New studies link vaping to lack of concentration in adults and kids

The new studies indicate that children and adults who vape are likely to experience difficulties in making decisions, remembering, and concentrating compared to non-smoking, non-vaping peers. Most importantly kids that start vaping before 14 years have a higher chance of experiencing mental fog.

Whereas most studies have established a link between vaping and mental impairment in animals, researchers at URMC were the first to draw the connection in humans. Dongmei Li, an associate professor in the Clinical and Translational Science Institute at the University led the team which mined data from two national surveys. Li who is the study author said that the studies add to the growing evidence that vaping isn’t a safe tobacco smoking alternative.

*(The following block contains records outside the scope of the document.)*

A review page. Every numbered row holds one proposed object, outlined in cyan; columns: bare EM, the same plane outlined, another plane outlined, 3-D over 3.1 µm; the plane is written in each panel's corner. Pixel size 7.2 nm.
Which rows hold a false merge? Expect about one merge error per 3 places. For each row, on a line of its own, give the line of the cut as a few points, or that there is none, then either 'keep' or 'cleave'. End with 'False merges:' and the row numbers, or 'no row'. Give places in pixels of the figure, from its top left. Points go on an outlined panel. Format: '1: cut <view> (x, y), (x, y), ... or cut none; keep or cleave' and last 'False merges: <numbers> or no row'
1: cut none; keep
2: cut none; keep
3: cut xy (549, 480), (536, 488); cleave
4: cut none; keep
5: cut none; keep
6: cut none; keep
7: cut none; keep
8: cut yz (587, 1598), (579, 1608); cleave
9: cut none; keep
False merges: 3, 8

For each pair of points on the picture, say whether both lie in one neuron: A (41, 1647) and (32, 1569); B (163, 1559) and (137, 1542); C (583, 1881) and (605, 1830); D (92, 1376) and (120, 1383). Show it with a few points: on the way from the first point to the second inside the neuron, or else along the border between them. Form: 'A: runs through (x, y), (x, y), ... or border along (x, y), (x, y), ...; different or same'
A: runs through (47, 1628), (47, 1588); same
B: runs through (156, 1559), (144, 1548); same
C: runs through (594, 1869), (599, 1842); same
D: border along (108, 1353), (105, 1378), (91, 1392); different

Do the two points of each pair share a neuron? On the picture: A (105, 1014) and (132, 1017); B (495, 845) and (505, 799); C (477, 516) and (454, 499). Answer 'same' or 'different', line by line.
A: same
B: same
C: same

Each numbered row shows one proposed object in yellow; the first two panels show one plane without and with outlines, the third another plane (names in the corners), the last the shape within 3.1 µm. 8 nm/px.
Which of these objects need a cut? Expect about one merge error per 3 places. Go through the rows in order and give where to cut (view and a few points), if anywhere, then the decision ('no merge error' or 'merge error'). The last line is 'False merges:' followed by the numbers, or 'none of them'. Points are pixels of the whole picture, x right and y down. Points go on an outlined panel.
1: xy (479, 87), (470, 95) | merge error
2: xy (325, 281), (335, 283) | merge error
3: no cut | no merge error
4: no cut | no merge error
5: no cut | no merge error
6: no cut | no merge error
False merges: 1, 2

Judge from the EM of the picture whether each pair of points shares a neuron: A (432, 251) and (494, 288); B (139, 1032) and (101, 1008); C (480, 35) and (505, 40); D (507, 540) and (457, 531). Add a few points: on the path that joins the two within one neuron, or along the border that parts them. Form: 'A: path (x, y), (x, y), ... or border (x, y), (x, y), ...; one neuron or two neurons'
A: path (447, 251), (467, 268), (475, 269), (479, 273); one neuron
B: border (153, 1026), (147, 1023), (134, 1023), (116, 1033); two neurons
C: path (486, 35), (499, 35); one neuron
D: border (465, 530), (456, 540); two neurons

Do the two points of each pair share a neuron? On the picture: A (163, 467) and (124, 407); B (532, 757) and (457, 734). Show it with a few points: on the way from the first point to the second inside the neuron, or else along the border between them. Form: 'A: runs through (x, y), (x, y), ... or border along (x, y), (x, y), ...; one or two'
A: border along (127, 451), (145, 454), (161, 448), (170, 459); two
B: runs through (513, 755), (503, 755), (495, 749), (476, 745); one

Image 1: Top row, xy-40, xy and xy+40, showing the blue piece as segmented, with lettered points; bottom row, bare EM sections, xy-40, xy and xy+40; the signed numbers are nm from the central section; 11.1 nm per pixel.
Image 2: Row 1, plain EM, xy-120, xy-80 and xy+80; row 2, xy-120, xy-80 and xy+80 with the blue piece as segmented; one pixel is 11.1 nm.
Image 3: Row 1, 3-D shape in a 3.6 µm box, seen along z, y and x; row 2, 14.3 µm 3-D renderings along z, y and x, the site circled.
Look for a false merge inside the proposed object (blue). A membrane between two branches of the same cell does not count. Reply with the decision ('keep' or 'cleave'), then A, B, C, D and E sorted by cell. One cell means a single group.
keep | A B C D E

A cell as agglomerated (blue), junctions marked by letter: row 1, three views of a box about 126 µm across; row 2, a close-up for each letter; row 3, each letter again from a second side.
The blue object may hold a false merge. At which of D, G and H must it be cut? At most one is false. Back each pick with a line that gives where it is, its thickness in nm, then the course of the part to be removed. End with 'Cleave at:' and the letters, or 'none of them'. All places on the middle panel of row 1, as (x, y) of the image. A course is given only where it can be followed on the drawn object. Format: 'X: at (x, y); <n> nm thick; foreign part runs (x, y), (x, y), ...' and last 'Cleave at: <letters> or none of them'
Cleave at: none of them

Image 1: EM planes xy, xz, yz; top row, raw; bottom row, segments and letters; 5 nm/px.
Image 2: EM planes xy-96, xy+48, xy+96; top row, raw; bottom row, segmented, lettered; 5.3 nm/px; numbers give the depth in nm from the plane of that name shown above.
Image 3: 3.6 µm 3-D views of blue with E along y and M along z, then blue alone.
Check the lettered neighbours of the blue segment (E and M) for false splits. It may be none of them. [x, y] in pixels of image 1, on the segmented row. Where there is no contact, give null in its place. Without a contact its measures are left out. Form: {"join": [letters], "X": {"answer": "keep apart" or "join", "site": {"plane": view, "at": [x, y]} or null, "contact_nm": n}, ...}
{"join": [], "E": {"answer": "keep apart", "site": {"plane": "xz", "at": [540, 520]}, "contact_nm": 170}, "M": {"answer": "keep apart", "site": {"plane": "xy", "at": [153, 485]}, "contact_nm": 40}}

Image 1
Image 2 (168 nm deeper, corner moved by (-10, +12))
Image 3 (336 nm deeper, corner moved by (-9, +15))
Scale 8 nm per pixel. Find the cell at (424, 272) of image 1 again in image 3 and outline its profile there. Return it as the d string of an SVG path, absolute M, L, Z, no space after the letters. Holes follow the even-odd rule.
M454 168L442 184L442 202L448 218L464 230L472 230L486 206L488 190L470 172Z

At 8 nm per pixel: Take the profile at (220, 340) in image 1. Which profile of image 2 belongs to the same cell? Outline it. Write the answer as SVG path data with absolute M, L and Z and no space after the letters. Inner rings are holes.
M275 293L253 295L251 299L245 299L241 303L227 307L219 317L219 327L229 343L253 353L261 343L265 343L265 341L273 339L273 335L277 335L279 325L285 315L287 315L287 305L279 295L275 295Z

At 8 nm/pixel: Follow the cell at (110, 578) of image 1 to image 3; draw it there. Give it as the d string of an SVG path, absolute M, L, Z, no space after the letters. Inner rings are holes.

The team published the studies in the Plos One and Tobacco Induced Diseases journals. Around 18,000 middle and high-school going students’ responses to the National Youth Tobacco Survey were analyzed alongside over 886,000 responses from the Behavioural Risk Factor Surveillance System adult survey. In both studies, participants were asked the same questions about vaping and smoking habits and issues to do with mental function, attention, and memory.

Vaping leads to mental function challenges

Interestingly both studies demonstrated that individuals that vape and smoke irrespective of ages are more likely to experience mental function difficulties. On top of that those that only smoke or only vape experienced mental fog in equal measures compared to non-smokers or non-vapers. Also, the youth study established that students that began vaping as early as eight years had challenges in concentrating, making decisions, and remembering compared to those that began vaping at 14 years.

Li said that the recent increase in teen vaping is a big concern that needs earlier intervention. He warns that prevention programs that usually begin in middle or high school could be late.